Update the entries below by changing each "business" to "company" and keeping everything else the same. Leave the pictures out of your answer.

________

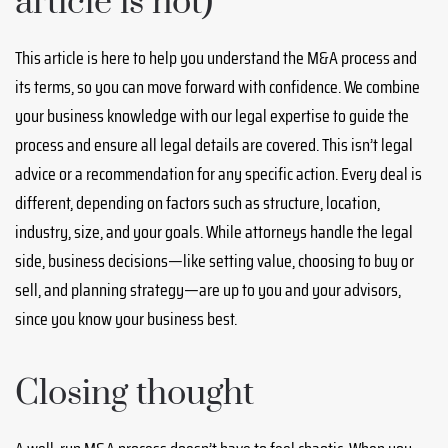
article is not)
This article is here to help you understand the M&A process and
its terms, so you can move forward with confidence. We combine
your business knowledge with our legal expertise to guide the
process and ensure all legal details are covered. This isn’t legal
advice or a recommendation for any specific action. Every deal is
different, depending on factors such as structure, location,
industry, size, and your goals. While attorneys handle the legal
side, business decisions—like setting value, choosing to buy or
sell, and planning strategy—are up to you and your advisors,
since you know your business best.
Closing thought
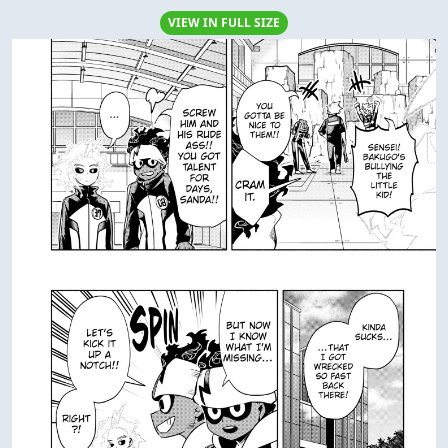
VIEW IN FULL SIZE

________

**Answer for this exercise:**
article is not)
This article is here to help you understand the M&A process and
its terms, so you can move forward with confidence. We combine
your company knowledge with our legal expertise to guide the
process and ensure all legal details are covered. This isn’t legal
advice or a recommendation for any specific action. Every deal is
different, depending on factors such as structure, location,
industry, size, and your goals. While attorneys handle the legal
side, company decisions—like setting value, choosing to buy or
sell, and planning strategy—are up to you and your advisors,
since you know your company best.
Closing thought
VIEW IN FULL SIZE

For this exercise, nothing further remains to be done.